At the Financial Times, we built our first microservices in 2013. We like a microservices-based approach, because by breaking up the system into lots of independently deployable services - making releases small, quick and reversible - we can deliver more value, more quickly, to our customers and we can run hundreds of experiments a year.
However, to benefit from this new approach we had to make some pretty big changes to our culture. I don’t think we’d have been successful in adopting microservices without also adopting devops. Our delivery teams are responsible for building stable, resilient systems and fixing them when they go wrong.
So how do we go about building stable, resilient systems from microservices? And how do we make sure we can fix any problems as quickly as possible?
I’ll talk about building necessary operational capabilities in from the start: how monitoring can help you work out when something has gone wrong and how observability tools like log aggregation, tracing and metrics can help you fix it as quickly as possible.
We’ve also now being building microservice architectures for long enough to start to hit a whole new set of problems. Projects finish and teams move on to another part of the system, or maybe an entirely new system. So how do we reduce the risk of big issues happening once the team gets smaller and there start to be services that no-one in the team has ever touched?

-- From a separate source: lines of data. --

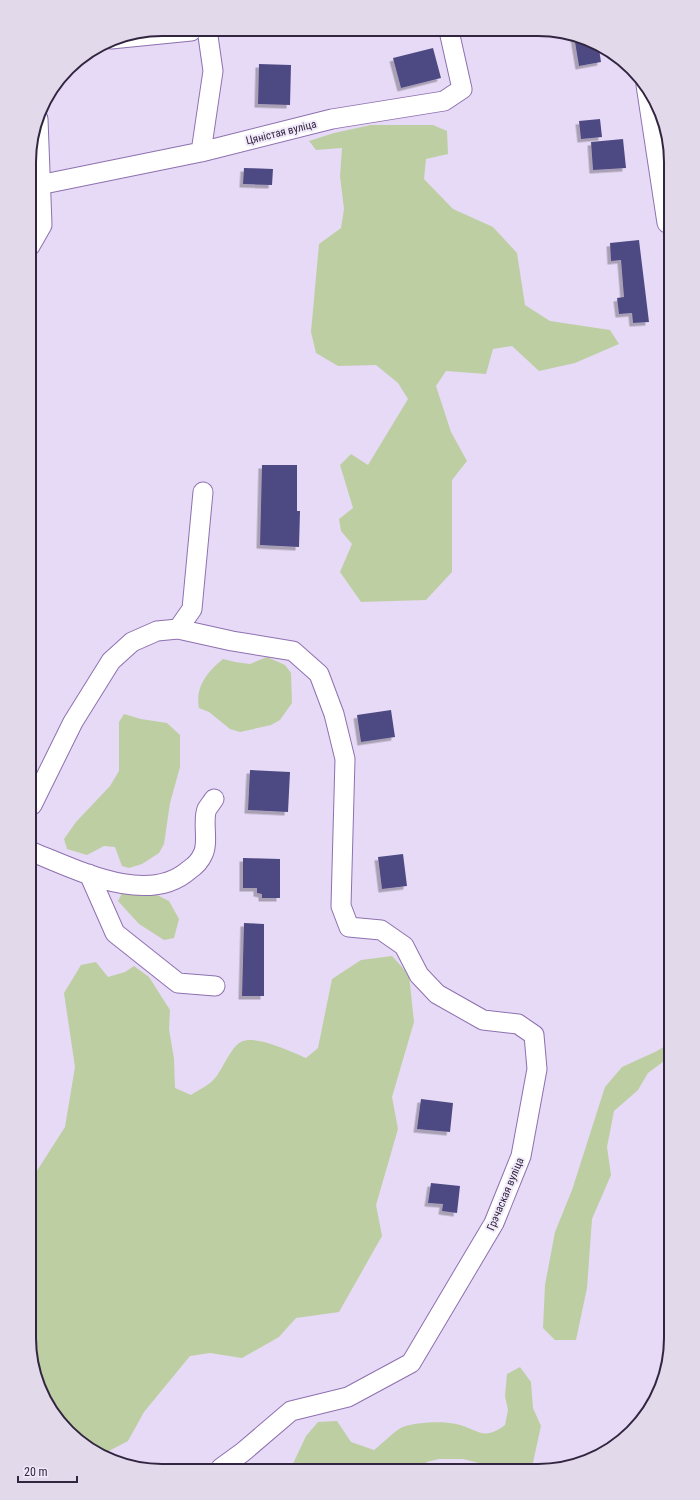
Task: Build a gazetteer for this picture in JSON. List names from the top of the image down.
{
  "streets": {
    "street": ["Цяністая вуліца", "Грэчаская вуліца"]
  },
  "scale_bar": "20 m"
}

The next legacy systems are going to be microservices, not monoliths, and you need to be working now to prevent that causing a lot of pain in the future.
You need to find ways to maintain active ownership of any service that is important to your company. This means knowing exactly what services are out there, whether they are important, and making sure people know they are on the hook if there is a problem. It also means making it as easy for people to restore service and get up to speed on this functionality they may never have looked at before.